Gas Export Rise Depends on Electricity Development

Gas Export Rise Depends on Electricity Development
Gas Export Rise Depends on Electricity Development

The rise in gas export to Armenia depends on the construction of a new electricity transmission line between the two states, managing director of National Iranian Gas Export Company said on Sunday.

"Gas export to the northwestern neighbor can witness a fivefold rise as soon as the power project is developed," Alireza Kameli was quoted as saying by Mehr News Agency.

Pointing to the volume of gas export to Armenia, Kameli said 1 million cubic meters of gas are exported to the neighboring state per day on average in exchange for electricity.  

In 2004, Tehran signed a 20-year contract with Yerevan to export gas to its northern neighbor.

Based on the agreement, Iran's natural gas is used by Armenian power plants to generate electricity, which is then exported to Iran. The cross-border gas pipeline was commissioned in 2007 and exports began in mid 2009.

According to the official, Iran can export 5 mcm of gas per day to Armenia, but the northwestern neighbor cannot take advantage of the pipeline's untapped capacity due to lack of infrastructure for gas refining and storage.

"Tehran imports 3 kilowatt-hours of electricity from Yerevan in exchange for 1 cubic meter of natural gas," Kameli said, stressing that the terms of the present agreement will be revised in the near future.

Stressing the need for developing much-needed infrastructures in Armenia to boost gas export, the official said, “The second phase of the [electricity-gas barter] agreement between the two sides urges Armenia to take serious measures to complete the third power transmission line, for which it signed an electricity supply contract, valued at $120 million, with Iran.

Based on the agreement, Export Development Bank of Iran, as the country's exim (export-import) bank, funds about $95 million of the entire cost.

"Construction operation of the 400-kilowatt double circuit power transmission line has commenced and as soon as it goes on stream, gas export to this country will experience a drastic rise. Interestingly, the whole project is being undertaken by Iranian experts," he said.

It is predicted that upon the completion of the third power transmission network, Iran-Armenia electricity exchange, currently standing at 300 megawatts, will increase by 1,000 MW.

The new electricity transmission line has other advantages, the most important of which is connecting Iran's national power grid to that of Russia and Georgia, making it possible to transmit electricity to Caucasian states.

  Gas Delivery to Georgia

Asked about the probable gas delivery to European countries via Georgia, Kameli denied gas exports through pipelines but said LNG exports are possible.

Hamidreza Araqi, the head of National Iranian Gas Company, said last month that supplying gas via pipelines of large diameters is justified for a distance of up to 3,000 kilometers.

Officials in the past few months have stressed that gas export through pipelines is not a priority.

"What we are negotiating is to deliver gas to Georgia's power plants and supply to Europe is not part of our talks," Kameli said.

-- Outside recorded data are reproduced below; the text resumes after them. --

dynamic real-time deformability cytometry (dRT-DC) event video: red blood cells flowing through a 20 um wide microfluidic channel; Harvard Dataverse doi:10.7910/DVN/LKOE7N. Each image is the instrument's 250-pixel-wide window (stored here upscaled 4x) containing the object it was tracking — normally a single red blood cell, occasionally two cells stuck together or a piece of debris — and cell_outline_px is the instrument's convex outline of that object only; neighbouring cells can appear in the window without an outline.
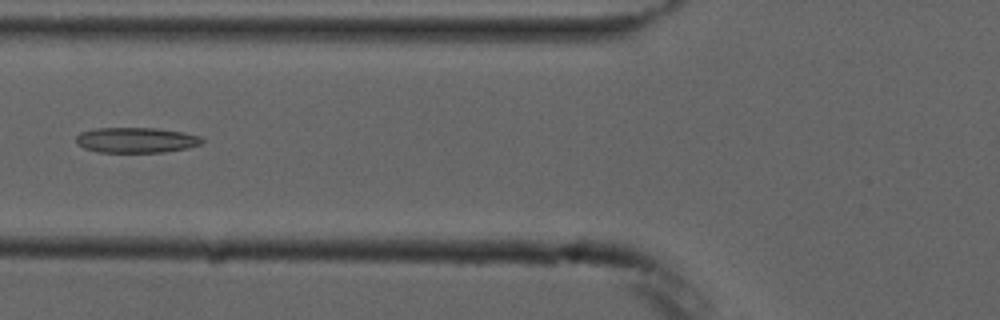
{"species": "common noctule bat (a hibernating species)", "species_latin": "Nyctalus noctula", "temperature_condition": "cold", "stored_images_in_passage": 4, "camera_frame_rate_fps": 3000, "um_per_image_px": 0.085, "animal": {"sex": "male", "forearm_length_mm": 52.5}, "frame": {"image": 1, "passage_image": 4, "time_ms": 3.667, "image_size_px": [1000, 320], "cell_outline_px": [[204, 140], [200, 144], [188, 148], [164, 152], [100, 152], [84, 148], [76, 144], [76, 136], [80, 132], [96, 128], [156, 128], [180, 132], [200, 136]], "centroid_in_image_um": [11.54, 11.91], "position_along_channel_um": 114.3, "area_um2": 18.55}}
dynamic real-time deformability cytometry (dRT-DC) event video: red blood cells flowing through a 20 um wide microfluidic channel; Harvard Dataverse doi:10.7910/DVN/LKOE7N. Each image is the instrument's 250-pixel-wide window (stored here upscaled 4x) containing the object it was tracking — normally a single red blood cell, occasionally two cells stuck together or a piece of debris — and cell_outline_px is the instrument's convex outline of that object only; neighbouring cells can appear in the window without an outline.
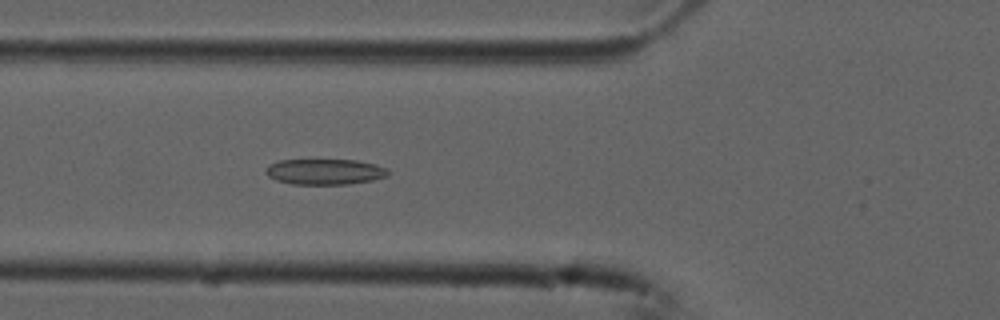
{"species": "common noctule bat (a hibernating species)", "species_latin": "Nyctalus noctula", "temperature_condition": "cold", "stored_images_in_passage": 5, "camera_frame_rate_fps": 3000, "um_per_image_px": 0.085, "animal": {"sex": "male", "forearm_length_mm": 52.5}, "frame": {"image": 1, "passage_image": 5, "time_ms": 1.333, "image_size_px": [1000, 320], "cell_outline_px": [[392, 172], [388, 176], [372, 180], [348, 184], [292, 184], [276, 180], [268, 176], [264, 172], [264, 168], [268, 164], [280, 160], [356, 160], [376, 164], [388, 168]], "centroid_in_image_um": [27.62, 14.59], "position_along_channel_um": 98.2, "area_um2": 18.55}}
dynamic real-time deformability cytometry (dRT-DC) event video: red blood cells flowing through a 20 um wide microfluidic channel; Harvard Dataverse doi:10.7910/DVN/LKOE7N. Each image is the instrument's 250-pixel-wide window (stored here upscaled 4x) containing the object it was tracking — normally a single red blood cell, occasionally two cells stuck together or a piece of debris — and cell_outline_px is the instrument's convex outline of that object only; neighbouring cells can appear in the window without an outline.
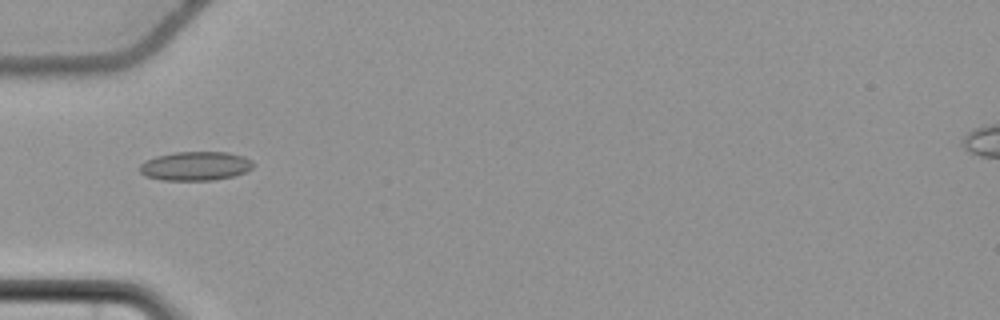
{"species": "common noctule bat (a hibernating species)", "species_latin": "Nyctalus noctula", "temperature_condition": "cold", "stored_images_in_passage": 38, "camera_frame_rate_fps": 3000, "um_per_image_px": 0.085, "animal": {"sex": "female", "body_mass_g": 22.7, "forearm_length_mm": 54.2}, "frame": {"image": 1, "passage_image": 1, "time_ms": 0.0, "image_size_px": [1000, 320], "cell_outline_px": [[256, 164], [252, 168], [244, 172], [232, 176], [212, 180], [160, 180], [144, 176], [140, 172], [140, 164], [156, 156], [176, 152], [228, 152], [244, 156], [252, 160]], "centroid_in_image_um": [16.63, 14.11], "position_along_channel_um": 68.4, "area_um2": 19.19}}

According to the official, the volume of exports to Georgia will be 300-500 million cubic feet per day.

Iran is the fourth biggest producer and the fourth biggest consumer of natural gas in the world. It produced 173 billion cubic meters of gas in 2014, the most after the United States, Russia and neighboring Qatar.

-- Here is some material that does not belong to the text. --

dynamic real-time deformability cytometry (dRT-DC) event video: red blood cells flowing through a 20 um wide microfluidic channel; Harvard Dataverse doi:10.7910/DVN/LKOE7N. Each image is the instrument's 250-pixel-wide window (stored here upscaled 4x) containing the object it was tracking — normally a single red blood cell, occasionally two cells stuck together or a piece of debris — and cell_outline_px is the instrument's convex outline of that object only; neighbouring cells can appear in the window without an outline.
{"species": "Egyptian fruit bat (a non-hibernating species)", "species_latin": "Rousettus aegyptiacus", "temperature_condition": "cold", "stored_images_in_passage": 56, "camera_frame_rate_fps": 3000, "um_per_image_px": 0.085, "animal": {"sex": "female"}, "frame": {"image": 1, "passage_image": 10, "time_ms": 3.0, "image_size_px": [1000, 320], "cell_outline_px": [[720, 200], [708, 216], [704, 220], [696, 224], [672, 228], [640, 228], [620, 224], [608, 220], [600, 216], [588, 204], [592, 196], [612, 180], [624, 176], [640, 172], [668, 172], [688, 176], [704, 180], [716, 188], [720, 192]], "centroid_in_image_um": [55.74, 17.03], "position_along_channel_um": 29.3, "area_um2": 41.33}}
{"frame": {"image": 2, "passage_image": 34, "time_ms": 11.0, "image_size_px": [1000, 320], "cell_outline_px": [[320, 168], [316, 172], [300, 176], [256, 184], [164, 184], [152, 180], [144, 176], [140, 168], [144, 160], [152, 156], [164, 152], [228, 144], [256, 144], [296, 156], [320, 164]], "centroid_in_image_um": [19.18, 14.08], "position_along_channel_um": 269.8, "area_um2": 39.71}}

Data show the Persian Gulf country holds an estimated 33 trillion cubic meters of gas, making it the holder of the world's largest proven reserves.

Iran exports natural gas via pipelines to three neighboring countries, namely Turkey, Armenia and Azerbaijan. Ankara receives more than 90% of Iran’s gas exports under a long-term contract, and Yerevan and Baku receive around 6% and 3% of Iran’s natural gas exports, respectively, under swap agreements.

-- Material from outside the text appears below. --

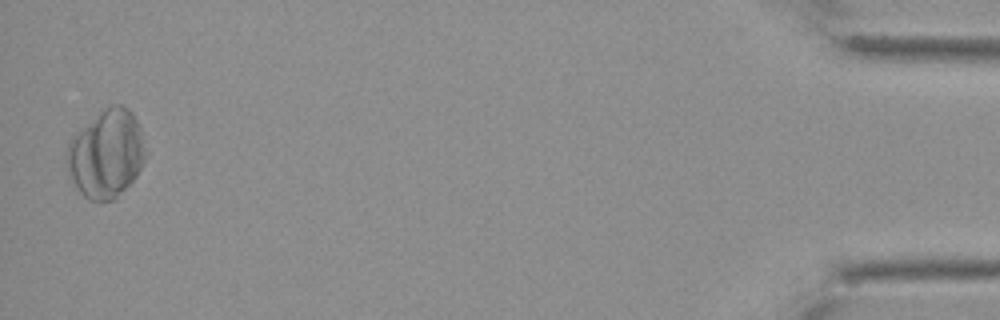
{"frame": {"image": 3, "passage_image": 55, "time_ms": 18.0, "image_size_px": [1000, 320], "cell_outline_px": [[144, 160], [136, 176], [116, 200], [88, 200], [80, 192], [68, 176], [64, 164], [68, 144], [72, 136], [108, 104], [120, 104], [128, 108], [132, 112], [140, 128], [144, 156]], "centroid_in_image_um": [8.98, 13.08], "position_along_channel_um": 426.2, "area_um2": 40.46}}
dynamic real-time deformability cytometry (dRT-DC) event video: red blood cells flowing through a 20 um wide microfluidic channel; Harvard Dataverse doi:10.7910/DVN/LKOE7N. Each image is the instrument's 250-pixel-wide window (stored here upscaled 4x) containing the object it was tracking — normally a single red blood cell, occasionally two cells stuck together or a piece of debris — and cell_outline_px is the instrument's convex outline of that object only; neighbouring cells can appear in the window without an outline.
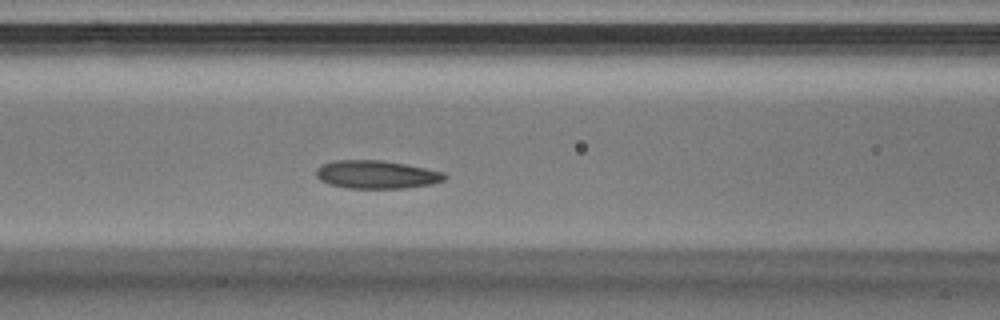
{"species": "Egyptian fruit bat (a non-hibernating species)", "species_latin": "Rousettus aegyptiacus", "temperature_condition": "warm", "stored_images_in_passage": 29, "camera_frame_rate_fps": 3000, "um_per_image_px": 0.085, "animal": {"sex": "male"}, "frame": {"image": 1, "passage_image": 5, "time_ms": 1.333, "image_size_px": [1000, 320], "cell_outline_px": [[448, 176], [444, 180], [432, 184], [404, 188], [348, 188], [332, 184], [320, 180], [316, 176], [316, 168], [320, 164], [332, 160], [384, 160], [444, 172]], "centroid_in_image_um": [31.99, 14.82], "position_along_channel_um": 134.6, "area_um2": 21.1}}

If the plan becomes a reality, Georgia would be the last Caucasian state, after Armenia and Azerbaijan, to import gas from Iran.

Iran’s electricity industry ranks 14th in the world and first in the Middle East in terms of power generation with an installed power generation capacity of 74,000 MW.

The country is the largest exporter and importer of electricity in the Middle East and exports electricity to Armenia, Pakistan, Turkey, Iraq and Afghanistan.